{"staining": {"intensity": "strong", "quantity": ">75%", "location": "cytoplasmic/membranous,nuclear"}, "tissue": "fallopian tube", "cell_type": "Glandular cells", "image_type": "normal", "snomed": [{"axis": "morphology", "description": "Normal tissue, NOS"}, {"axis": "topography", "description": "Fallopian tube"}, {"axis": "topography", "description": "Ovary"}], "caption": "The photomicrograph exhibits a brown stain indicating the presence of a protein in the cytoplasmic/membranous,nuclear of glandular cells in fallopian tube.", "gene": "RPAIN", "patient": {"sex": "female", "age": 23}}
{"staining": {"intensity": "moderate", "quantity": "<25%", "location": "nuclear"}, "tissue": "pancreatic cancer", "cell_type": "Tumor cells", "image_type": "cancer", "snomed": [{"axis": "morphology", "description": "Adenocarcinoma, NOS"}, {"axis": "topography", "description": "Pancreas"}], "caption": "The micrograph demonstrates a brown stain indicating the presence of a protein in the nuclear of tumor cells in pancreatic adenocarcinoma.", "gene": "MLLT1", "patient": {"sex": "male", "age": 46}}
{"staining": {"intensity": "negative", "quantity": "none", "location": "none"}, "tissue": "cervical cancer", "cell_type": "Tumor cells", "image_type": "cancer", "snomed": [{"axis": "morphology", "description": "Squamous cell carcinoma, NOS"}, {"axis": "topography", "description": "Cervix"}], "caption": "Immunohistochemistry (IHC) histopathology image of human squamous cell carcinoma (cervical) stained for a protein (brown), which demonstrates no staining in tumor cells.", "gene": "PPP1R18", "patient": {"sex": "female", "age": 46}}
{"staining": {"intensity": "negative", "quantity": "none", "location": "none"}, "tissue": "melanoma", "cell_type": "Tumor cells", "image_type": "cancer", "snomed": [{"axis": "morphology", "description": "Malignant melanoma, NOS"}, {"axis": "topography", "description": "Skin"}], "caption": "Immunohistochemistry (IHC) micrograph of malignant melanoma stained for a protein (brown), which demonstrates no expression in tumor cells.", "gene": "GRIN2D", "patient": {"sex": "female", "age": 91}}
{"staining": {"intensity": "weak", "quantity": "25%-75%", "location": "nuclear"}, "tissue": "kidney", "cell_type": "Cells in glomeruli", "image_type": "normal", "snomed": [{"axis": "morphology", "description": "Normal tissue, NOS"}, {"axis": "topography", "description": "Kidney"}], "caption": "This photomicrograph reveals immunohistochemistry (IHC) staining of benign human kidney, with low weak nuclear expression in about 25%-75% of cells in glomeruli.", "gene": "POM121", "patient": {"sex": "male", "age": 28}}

Try it: Set the listing down again in full, exactly as it was given.

Exercise solution:
{"staining": {"intensity": "strong", "quantity": ">75%", "location": "cytoplasmic/membranous,nuclear"}, "tissue": "fallopian tube", "cell_type": "Glandular cells", "image_type": "normal", "snomed": [{"axis": "morphology", "description": "Normal tissue, NOS"}, {"axis": "topography", "description": "Fallopian tube"}, {"axis": "topography", "description": "Ovary"}], "caption": "The photomicrograph exhibits a brown stain indicating the presence of a protein in the cytoplasmic/membranous,nuclear of glandular cells in fallopian tube.", "gene": "RPAIN", "patient": {"sex": "female", "age": 23}}
{"staining": {"intensity": "moderate", "quantity": "<25%", "location": "nuclear"}, "tissue": "pancreatic cancer", "cell_type": "Tumor cells", "image_type": "cancer", "snomed": [{"axis": "morphology", "description": "Adenocarcinoma, NOS"}, {"axis": "topography", "description": "Pancreas"}], "caption": "The micrograph demonstrates a brown stain indicating the presence of a protein in the nuclear of tumor cells in pancreatic adenocarcinoma.", "gene": "MLLT1", "patient": {"sex": "male", "age": 46}}
{"staining": {"intensity": "negative", "quantity": "none", "location": "none"}, "tissue": "cervical cancer", "cell_type": "Tumor cells", "image_type": "cancer", "snomed": [{"axis": "morphology", "description": "Squamous cell carcinoma, NOS"}, {"axis": "topography", "description": "Cervix"}], "caption": "Immunohistochemistry (IHC) histopathology image of human squamous cell carcinoma (cervical) stained for a protein (brown), which demonstrates no staining in tumor cells.", "gene": "PPP1R18", "patient": {"sex": "female", "age": 46}}
{"staining": {"intensity": "negative", "quantity": "none", "location": "none"}, "tissue": "melanoma", "cell_type": "Tumor cells", "image_type": "cancer", "snomed": [{"axis": "morphology", "description": "Malignant melanoma, NOS"}, {"axis": "topography", "description": "Skin"}], "caption": "Immunohistochemistry (IHC) micrograph of malignant melanoma stained for a protein (brown), which demonstrates no expression in tumor cells.", "gene": "GRIN2D", "patient": {"sex": "female", "age": 91}}
{"staining": {"intensity": "weak", "quantity": "25%-75%", "location": "nuclear"}, "tissue": "kidney", "cell_type": "Cells in glomeruli", "image_type": "normal", "snomed": [{"axis": "morphology", "description": "Normal tissue, NOS"}, {"axis": "topography", "description": "Kidney"}], "caption": "This photomicrograph reveals immunohistochemistry (IHC) staining of benign human kidney, with low weak nuclear expression in about 25%-75% of cells in glomeruli.", "gene": "POM121", "patient": {"sex": "male", "age": 28}}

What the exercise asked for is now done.